Howegate in Hawick was probably smoother when horseback was the main form of transport. It’s a disgrace!
George-Christine Routledge The road from Yetholm to Kelso is ridiculous, i’m surprised no one has damaged their car, especially in the dark as there are loads of them and some big and deep ones too.
If I remember correctly this street looks like the Gala slalom course. Money would have been better spent mending the roads than spending on creating obstacles to suit the EU.
Most of the roads and side streets are a bloody disgrace in Gala. Remind me why I pay the inflated council and road tax again?
Every year we have to spend hundreds of pounds making sure our cars are safe to be on the roads, yet it’s the state of the roads that’s damaging the cars.
It’s just a shame roads don’t have to go through a yearly check to make sure they are safe for use. The state of the roads in the Borders is a joke. What’s it going to take? People getting injured or killed before something’s done? There’s enough deaf dumb and blind drivers on the road without the Tarmac itself being a hazard.
It should be done properly. Not just half measures
Selkirk, from below the court up to the tennis courts, is so smooth it’s a pleasure driving on it.
Why does this road have to be fixed for one day of the year?
Every road in the country needs fixed.
Tommy Quinn Snr
Manhole cover just east of Priorsford footbridge on Kingsmeadows Road, Peebles, is sinking again. A lot of the roads in the Borders are a disgrace.
The Howegate and the Loan in Hawick are getting worse by the second. The patch-ups are making it all worse.
Serious question – what would happen if I decided to fill in some of the worst potholes with concrete?
I’ve driven the A68 down to Newcastle twice this week so far and almost wrecked my suspension in a few places.

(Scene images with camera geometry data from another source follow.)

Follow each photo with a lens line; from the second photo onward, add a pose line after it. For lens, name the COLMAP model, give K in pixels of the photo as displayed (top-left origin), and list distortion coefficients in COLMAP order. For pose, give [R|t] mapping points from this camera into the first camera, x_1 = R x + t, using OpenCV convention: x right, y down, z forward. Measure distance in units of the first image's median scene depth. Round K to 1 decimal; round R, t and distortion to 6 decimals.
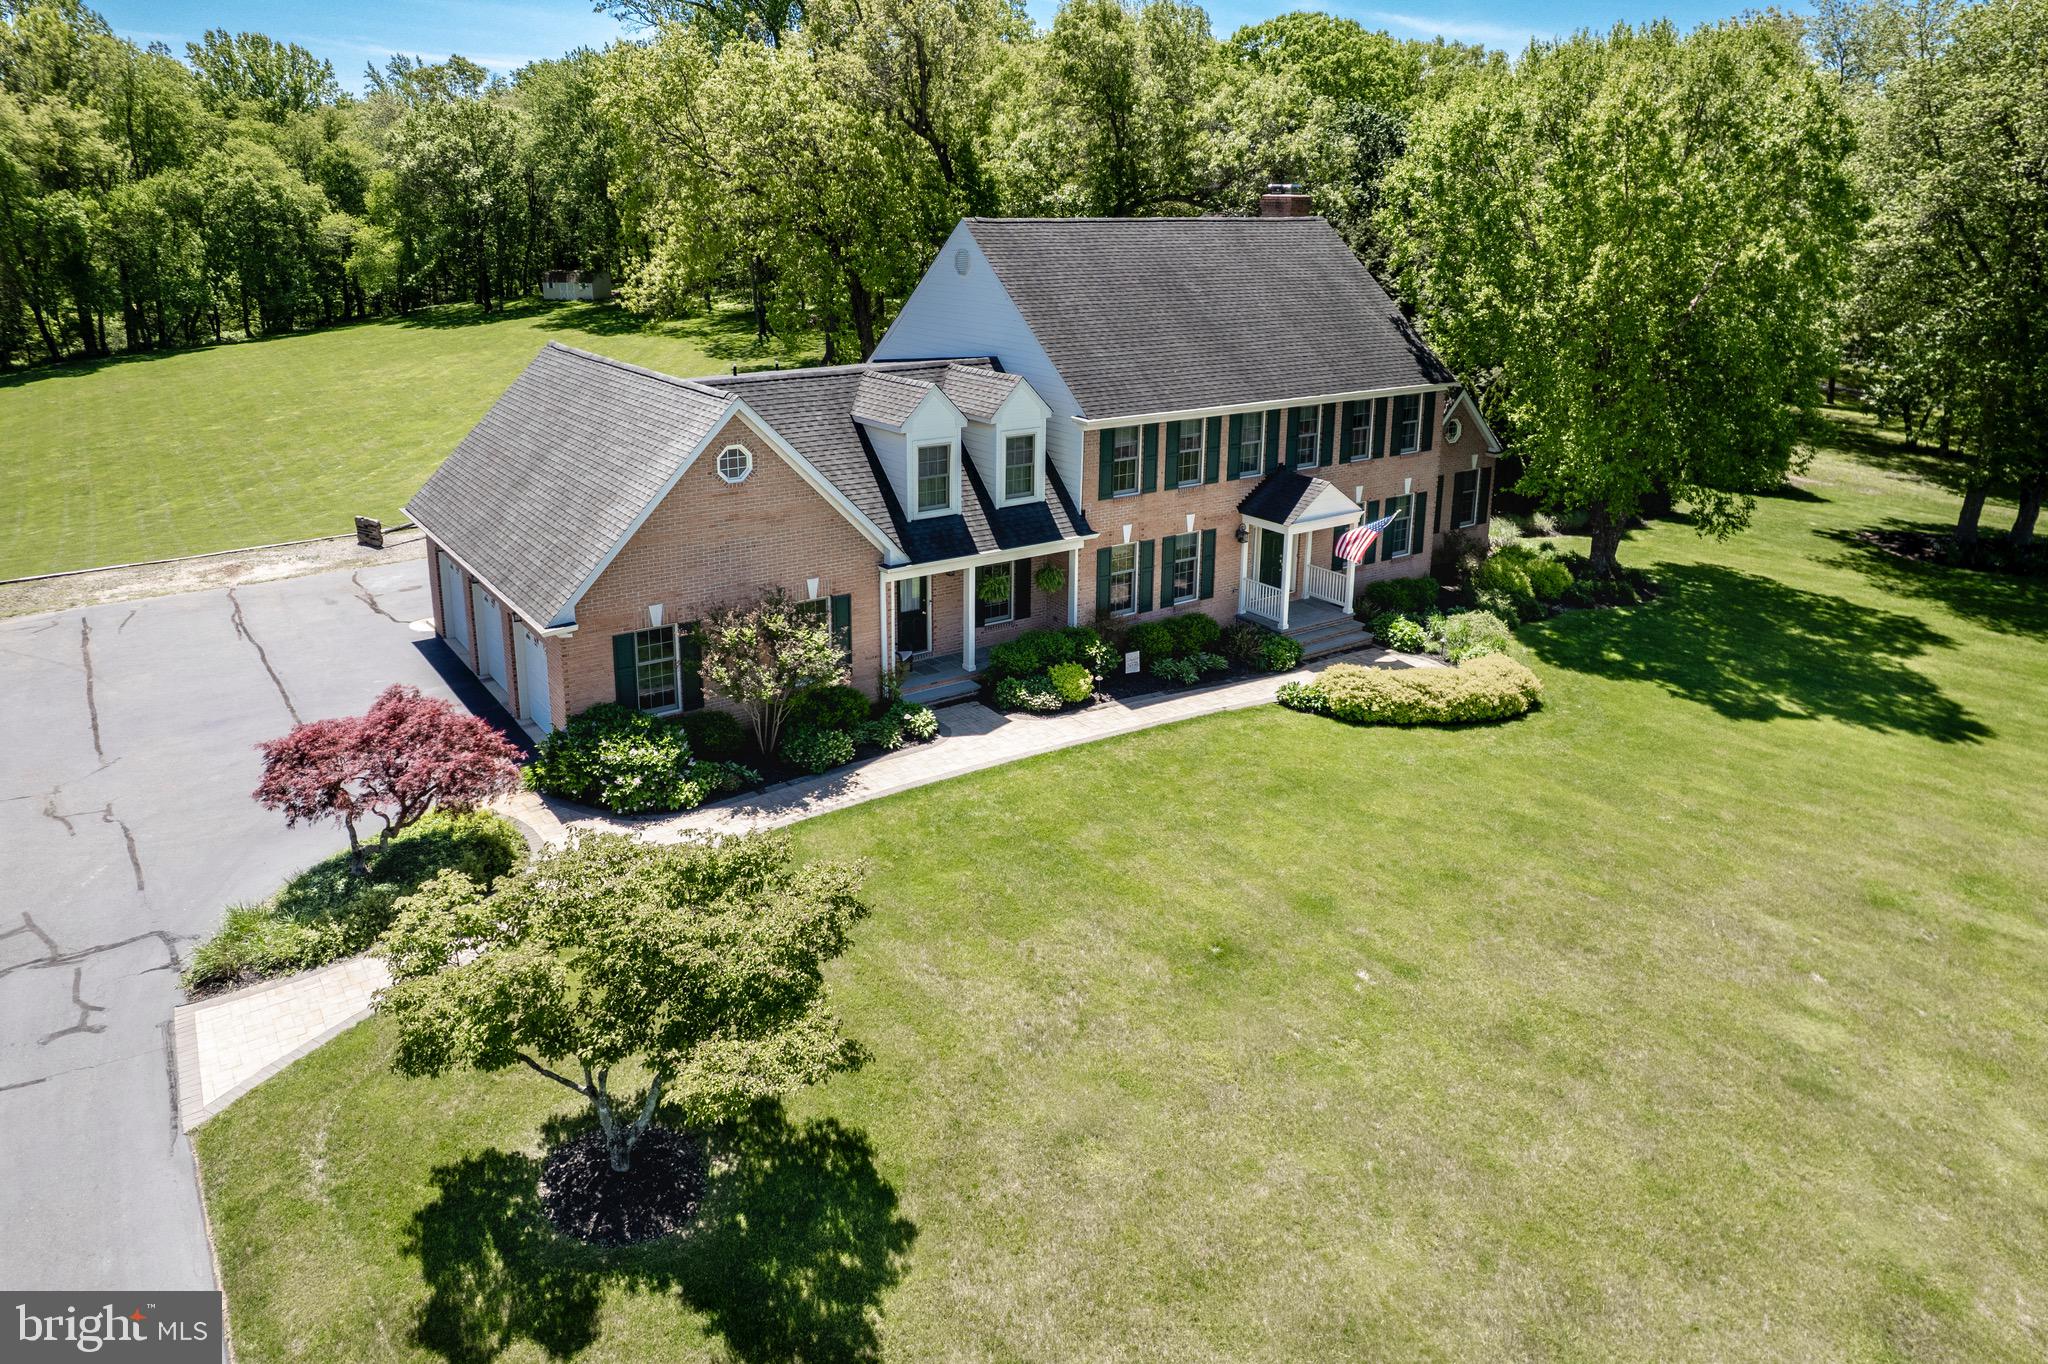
lens RADIAL K [[1362.9, 0, 971.9], [0, 1362.9, 520.9], [0, 0, 1]] dist [-0.037479, 0.004044]
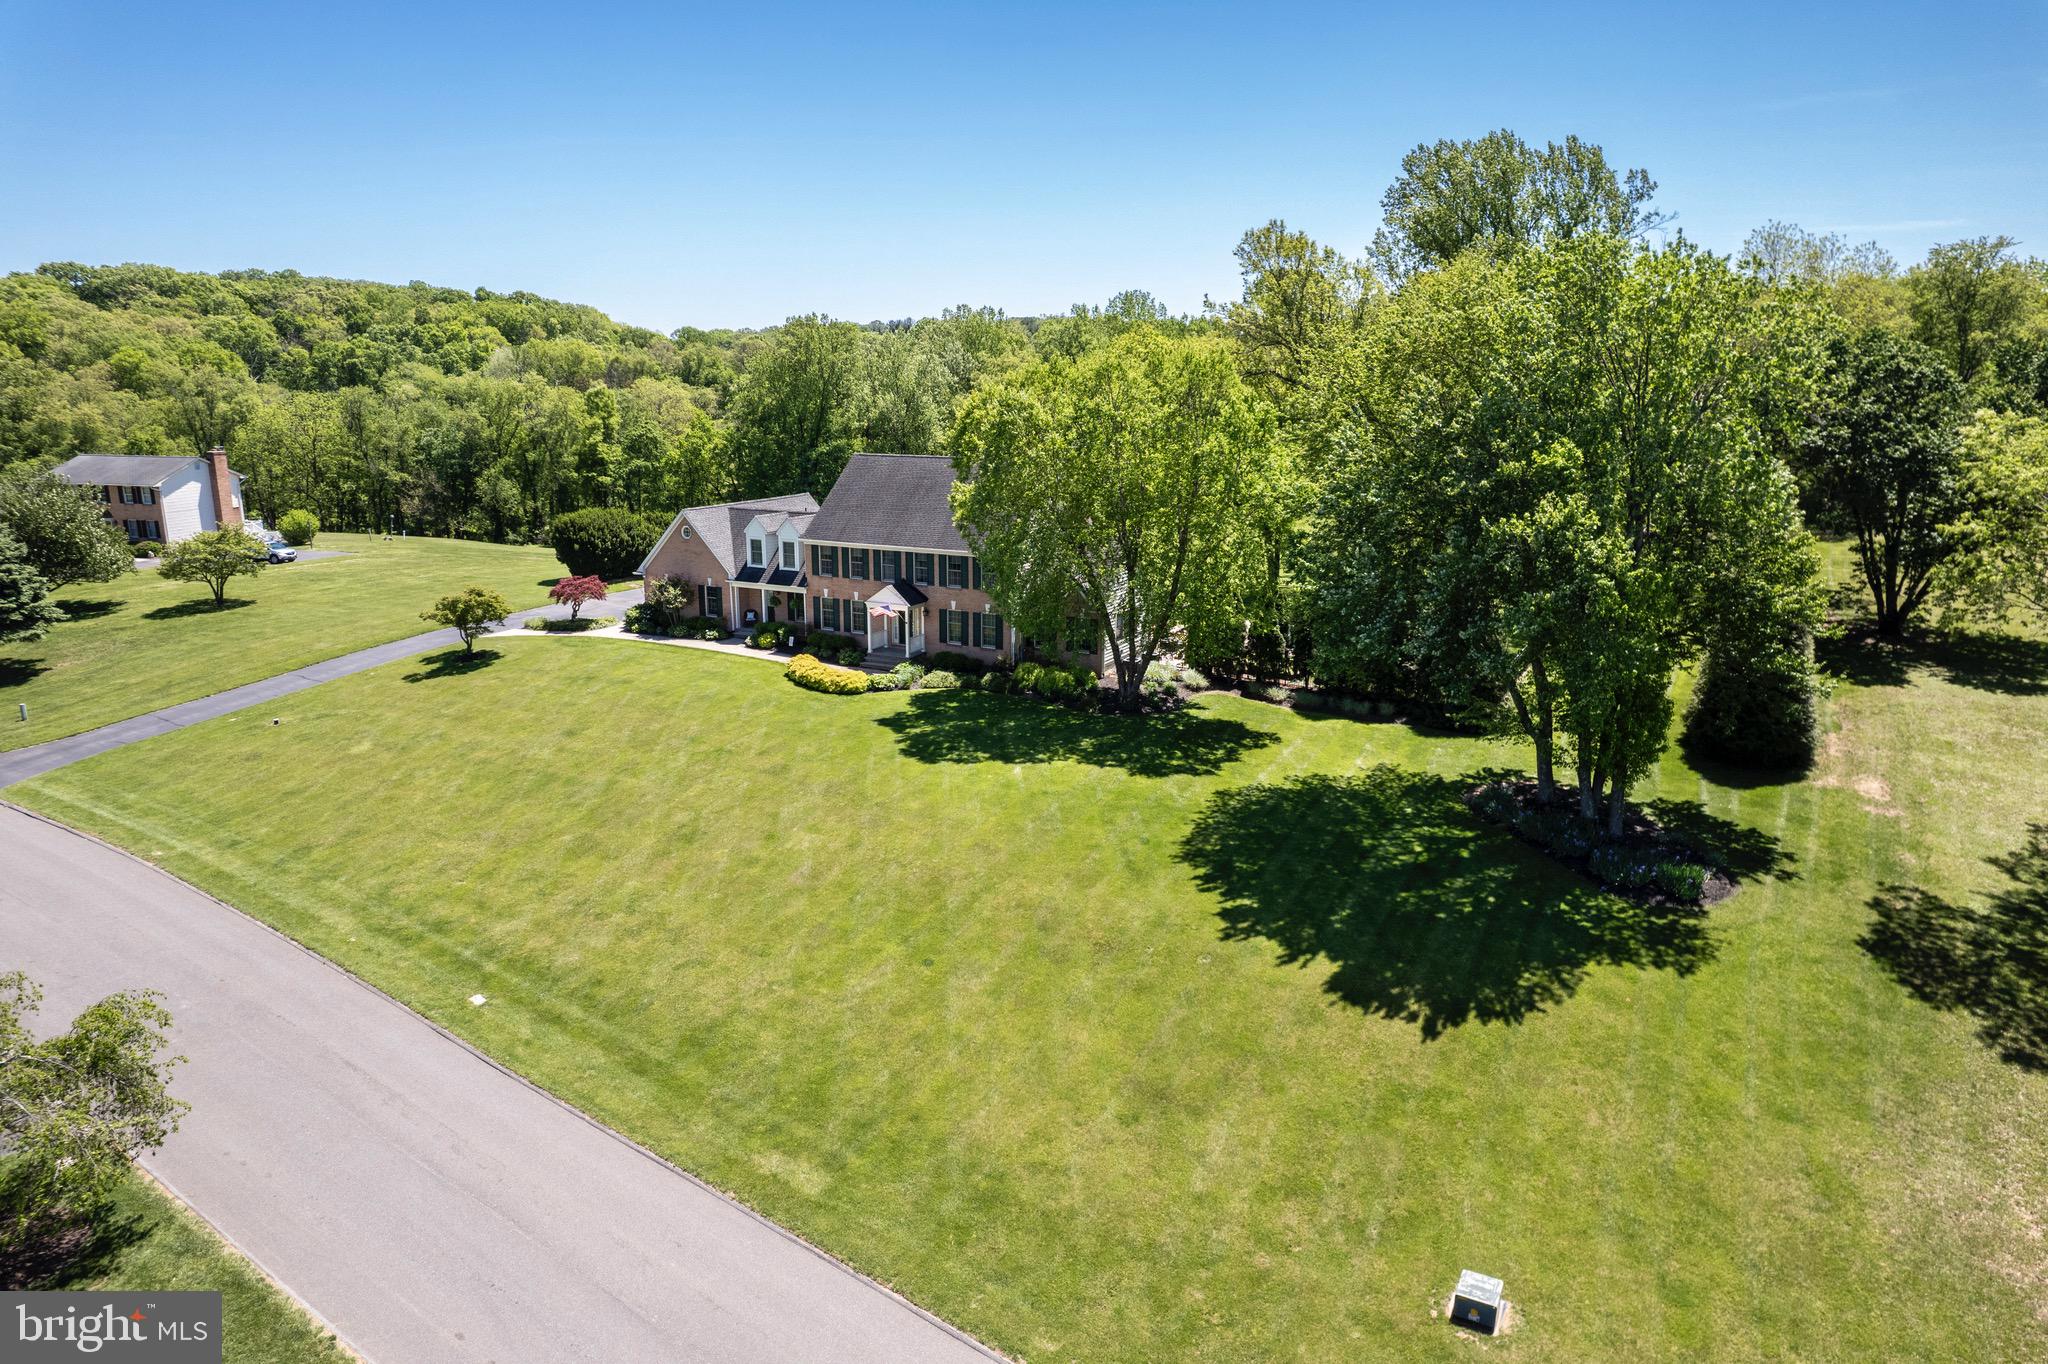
lens RADIAL K [[1311.8, 0, 1028.3], [0, 1311.8, 675.0], [0, 0, 1]] dist [-0.064457, 0.039478]
pose [[0.462808, 0.196568, -0.864390, 2.213292], [-0.204721, 0.972446, 0.111529, -0.172361], [0.862495, 0.125342, 0.490297, 0.227778]]
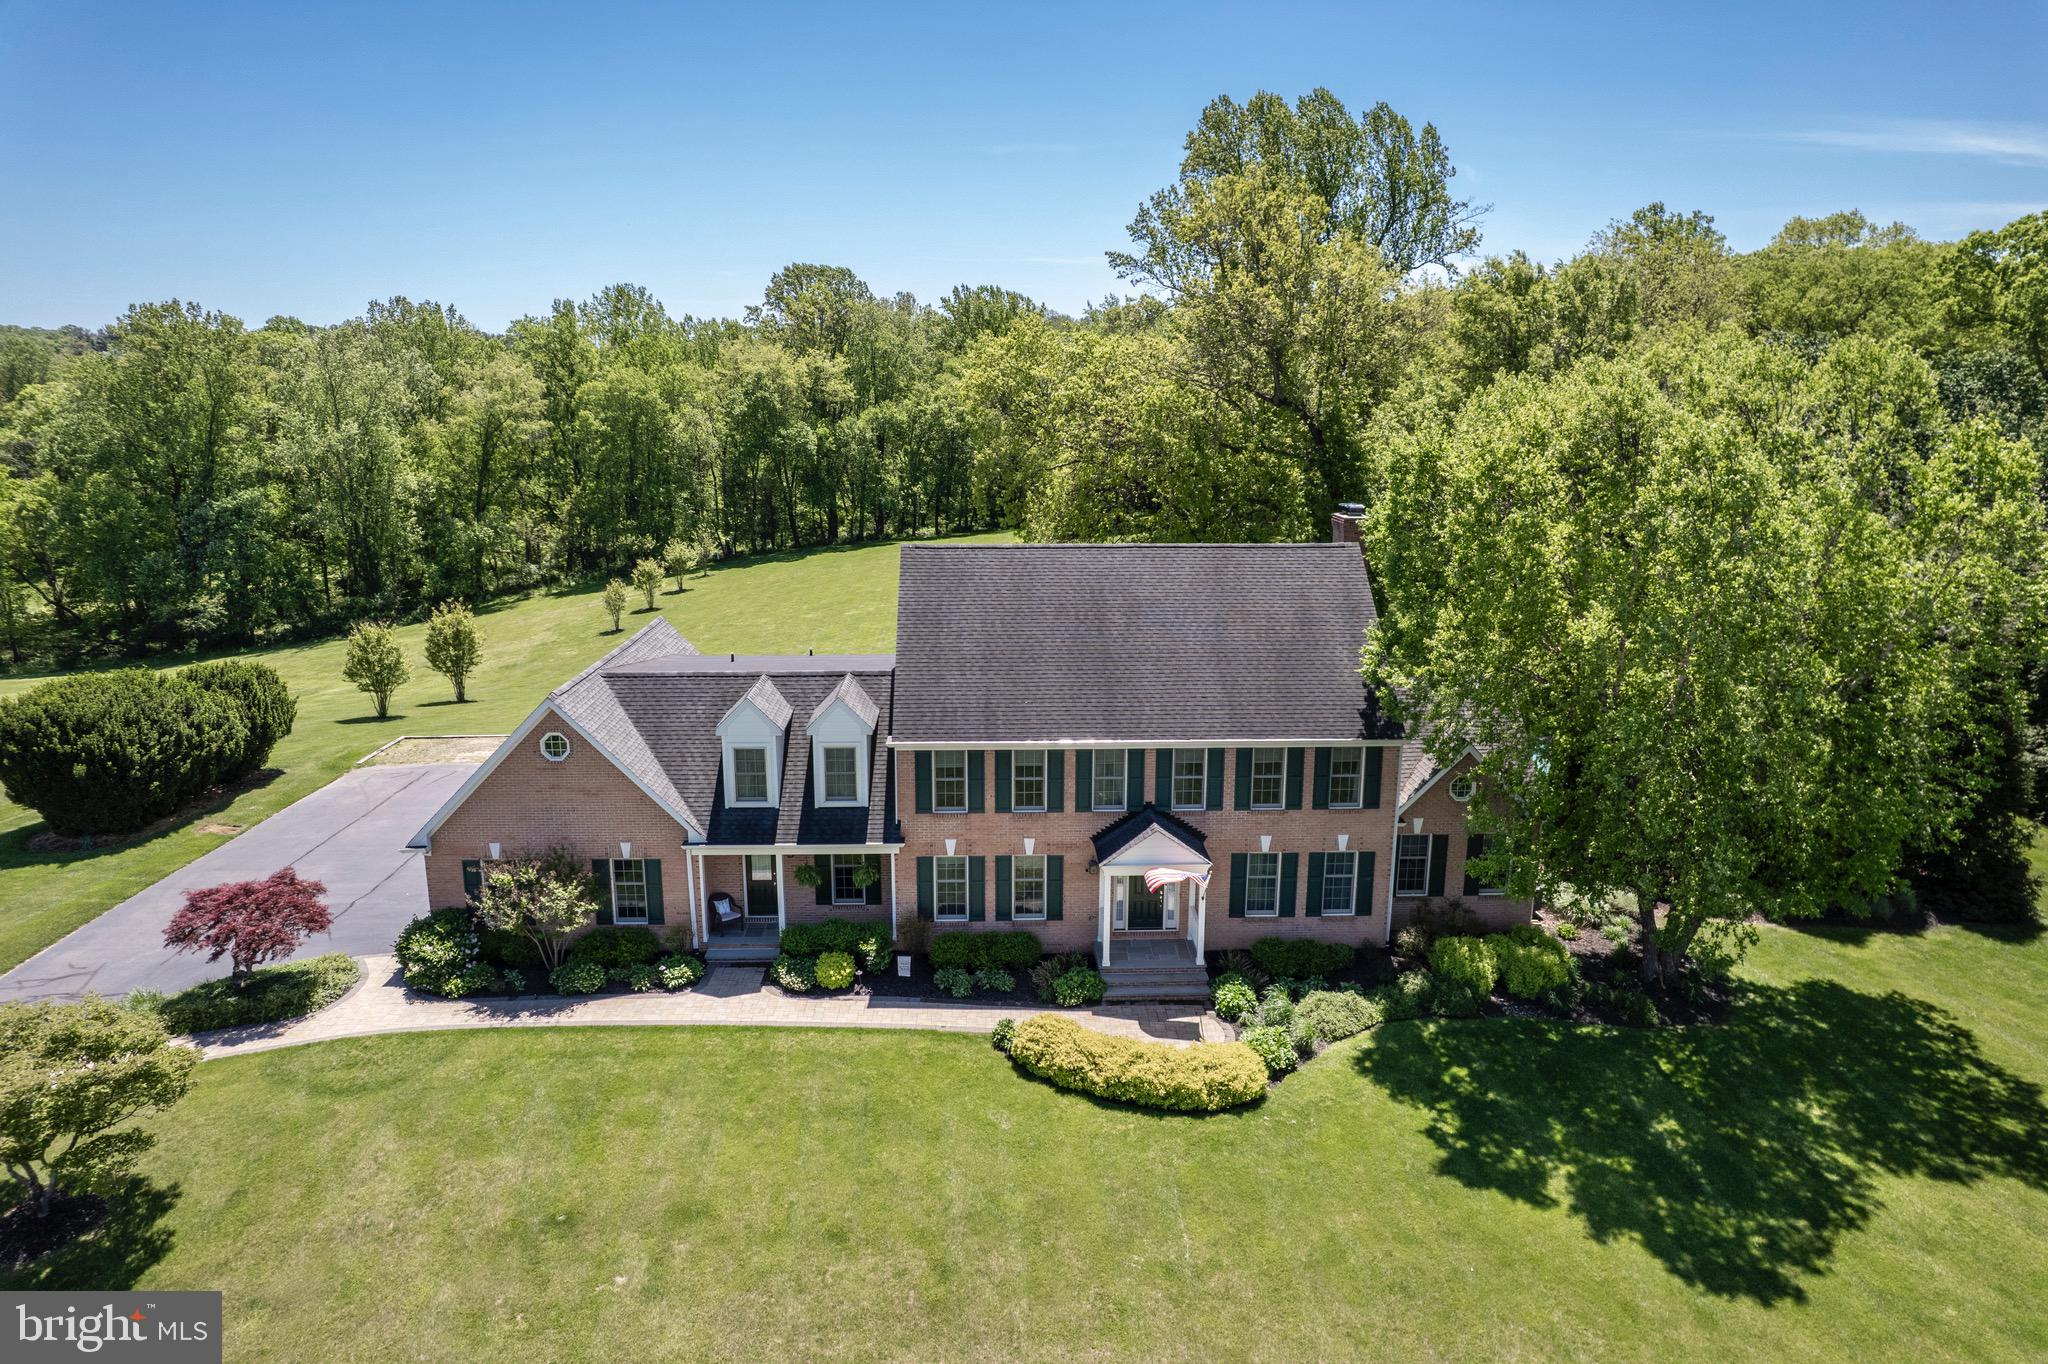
lens RADIAL K [[1311.8, 0, 1028.3], [0, 1311.8, 675.0], [0, 0, 1]] dist [-0.064457, 0.039478]
pose [[0.849627, 0.110971, -0.515576, 0.689861], [-0.121840, 0.992467, 0.012834, -0.147759], [0.513116, 0.051913, 0.856748, 0.129947]]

Maybe if we all started doing amateur repairs and sending in photographs of our work (along with an invoice for our trouble) the council would get the message.
Innerleithen High Street is shocking.
About time! I just hope Scottish Borders Council can repair the potholes quicker than they can build a bridge (Lowood)!
There are several around the Parkside Prinary School area in Jedburgh that are an absolute disgrace.
Can’t avoid them, either, because of parked cars.